I began seeking out the smartest people I could find who disagreed with me so that I could understand their reasoning. Only after I fully grasped their points of view could I decide to reject or accept them. By doing this again and again over the years, not only have I increased my chances of being right, but I have also learned a huge amount.
There’s an art to this process of seeking out thoughtful disagreement. People who are successful at it realize that there is always some probability they might be wrong and that it’s worth the effort to consider what others are saying — not simply the others’ conclusions, but the reasoning behind them — to be assured that they aren’t making a mistake themselves. They approach disagreement with curiosity, not antagonism, and are what I call “open-minded and assertive at the same time.” This means that they possess the ability to calmly take in what other people are thinking rather than block it out, and to clearly lay out the reasons why they haven’t reached the same conclusion. They are able to listen carefully and objectively to the reasoning behind differing opinions.

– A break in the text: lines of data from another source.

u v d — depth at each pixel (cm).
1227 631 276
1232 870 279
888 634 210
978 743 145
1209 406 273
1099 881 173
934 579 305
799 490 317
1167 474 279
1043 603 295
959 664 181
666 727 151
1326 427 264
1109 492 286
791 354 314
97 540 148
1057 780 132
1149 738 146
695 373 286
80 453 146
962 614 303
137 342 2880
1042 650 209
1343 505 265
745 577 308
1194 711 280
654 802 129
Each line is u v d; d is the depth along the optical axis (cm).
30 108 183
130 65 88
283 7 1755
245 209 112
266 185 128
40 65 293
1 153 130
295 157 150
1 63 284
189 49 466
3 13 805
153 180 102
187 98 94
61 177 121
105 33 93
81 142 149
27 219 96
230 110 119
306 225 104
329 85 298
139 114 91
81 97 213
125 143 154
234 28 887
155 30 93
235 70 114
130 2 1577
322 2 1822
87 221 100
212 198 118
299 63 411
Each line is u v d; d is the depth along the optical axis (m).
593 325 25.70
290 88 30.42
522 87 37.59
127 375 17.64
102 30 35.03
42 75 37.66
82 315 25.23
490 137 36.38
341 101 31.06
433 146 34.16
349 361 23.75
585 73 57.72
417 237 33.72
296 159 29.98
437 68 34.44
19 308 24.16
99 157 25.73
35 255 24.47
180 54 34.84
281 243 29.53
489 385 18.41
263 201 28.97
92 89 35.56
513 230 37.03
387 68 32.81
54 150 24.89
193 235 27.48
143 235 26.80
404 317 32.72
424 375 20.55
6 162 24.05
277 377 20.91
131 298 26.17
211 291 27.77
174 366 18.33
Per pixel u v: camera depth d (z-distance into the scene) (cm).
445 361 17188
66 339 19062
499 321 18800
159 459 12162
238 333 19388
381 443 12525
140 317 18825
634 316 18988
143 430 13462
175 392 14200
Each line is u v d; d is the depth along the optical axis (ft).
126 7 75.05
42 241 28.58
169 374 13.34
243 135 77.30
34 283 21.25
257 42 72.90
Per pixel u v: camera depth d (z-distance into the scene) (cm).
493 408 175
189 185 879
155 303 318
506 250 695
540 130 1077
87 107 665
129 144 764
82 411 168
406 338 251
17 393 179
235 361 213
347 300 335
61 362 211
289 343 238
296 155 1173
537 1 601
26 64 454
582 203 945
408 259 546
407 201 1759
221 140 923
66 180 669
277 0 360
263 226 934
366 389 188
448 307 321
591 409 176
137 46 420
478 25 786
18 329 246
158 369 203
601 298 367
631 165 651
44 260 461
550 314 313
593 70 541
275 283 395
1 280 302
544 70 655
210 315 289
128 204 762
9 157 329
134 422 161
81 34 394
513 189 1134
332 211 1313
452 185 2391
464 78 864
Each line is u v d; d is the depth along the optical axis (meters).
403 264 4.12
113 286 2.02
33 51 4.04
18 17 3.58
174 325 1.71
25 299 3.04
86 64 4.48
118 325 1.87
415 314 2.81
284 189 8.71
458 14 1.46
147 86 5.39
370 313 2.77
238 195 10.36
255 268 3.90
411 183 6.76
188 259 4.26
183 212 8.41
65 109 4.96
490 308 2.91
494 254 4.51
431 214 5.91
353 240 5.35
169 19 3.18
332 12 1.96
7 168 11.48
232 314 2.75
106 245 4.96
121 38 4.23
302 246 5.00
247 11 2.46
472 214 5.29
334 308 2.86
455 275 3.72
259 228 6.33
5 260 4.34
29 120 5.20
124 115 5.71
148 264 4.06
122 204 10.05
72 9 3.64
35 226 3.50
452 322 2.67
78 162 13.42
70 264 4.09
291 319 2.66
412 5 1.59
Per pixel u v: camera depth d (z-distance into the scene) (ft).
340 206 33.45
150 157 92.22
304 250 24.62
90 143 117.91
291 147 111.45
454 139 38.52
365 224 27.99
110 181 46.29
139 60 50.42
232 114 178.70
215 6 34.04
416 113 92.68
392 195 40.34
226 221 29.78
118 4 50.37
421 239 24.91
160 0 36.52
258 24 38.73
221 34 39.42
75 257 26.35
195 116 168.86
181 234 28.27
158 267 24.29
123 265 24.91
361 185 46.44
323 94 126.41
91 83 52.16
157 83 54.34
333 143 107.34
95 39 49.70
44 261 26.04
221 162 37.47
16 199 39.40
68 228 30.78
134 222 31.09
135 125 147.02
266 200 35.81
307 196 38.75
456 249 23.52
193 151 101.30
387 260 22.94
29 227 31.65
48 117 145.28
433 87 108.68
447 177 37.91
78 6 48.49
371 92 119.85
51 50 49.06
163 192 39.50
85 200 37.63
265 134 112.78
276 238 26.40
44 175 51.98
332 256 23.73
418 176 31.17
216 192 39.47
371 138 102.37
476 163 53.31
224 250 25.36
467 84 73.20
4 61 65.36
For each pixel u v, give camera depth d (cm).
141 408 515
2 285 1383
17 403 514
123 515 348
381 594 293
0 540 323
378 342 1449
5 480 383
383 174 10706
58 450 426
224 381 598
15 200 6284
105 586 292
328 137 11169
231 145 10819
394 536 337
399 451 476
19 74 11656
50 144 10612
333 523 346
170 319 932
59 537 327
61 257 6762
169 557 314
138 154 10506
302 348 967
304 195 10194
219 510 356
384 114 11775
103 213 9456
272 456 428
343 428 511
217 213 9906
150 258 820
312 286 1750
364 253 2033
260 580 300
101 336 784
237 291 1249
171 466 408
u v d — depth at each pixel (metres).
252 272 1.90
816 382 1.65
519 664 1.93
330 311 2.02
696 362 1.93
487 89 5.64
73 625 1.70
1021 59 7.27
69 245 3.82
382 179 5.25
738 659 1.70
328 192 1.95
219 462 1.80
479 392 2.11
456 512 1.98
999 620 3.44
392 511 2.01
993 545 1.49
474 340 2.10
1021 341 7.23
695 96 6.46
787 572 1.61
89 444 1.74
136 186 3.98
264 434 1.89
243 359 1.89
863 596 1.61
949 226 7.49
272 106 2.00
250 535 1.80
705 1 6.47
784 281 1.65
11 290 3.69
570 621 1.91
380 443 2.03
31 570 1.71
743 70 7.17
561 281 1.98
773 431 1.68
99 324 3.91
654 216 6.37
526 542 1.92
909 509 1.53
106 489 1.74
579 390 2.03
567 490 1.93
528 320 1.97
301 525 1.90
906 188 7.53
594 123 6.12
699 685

When most people hear me describe this approach, they typically say, “No problem, I’m open-minded!” But what they really mean is that they’re open to being wrong. True open-mindedness is an entirely different mind-set. It is a process of being intensely worried about being wrong and asking questions instead of defending a position. It demands that you get over your ego-driven desire to have whatever answer you happen to have in your head be right. Instead, you need to actively question all of your opinions and seek out the reasoning behind alternative points of view.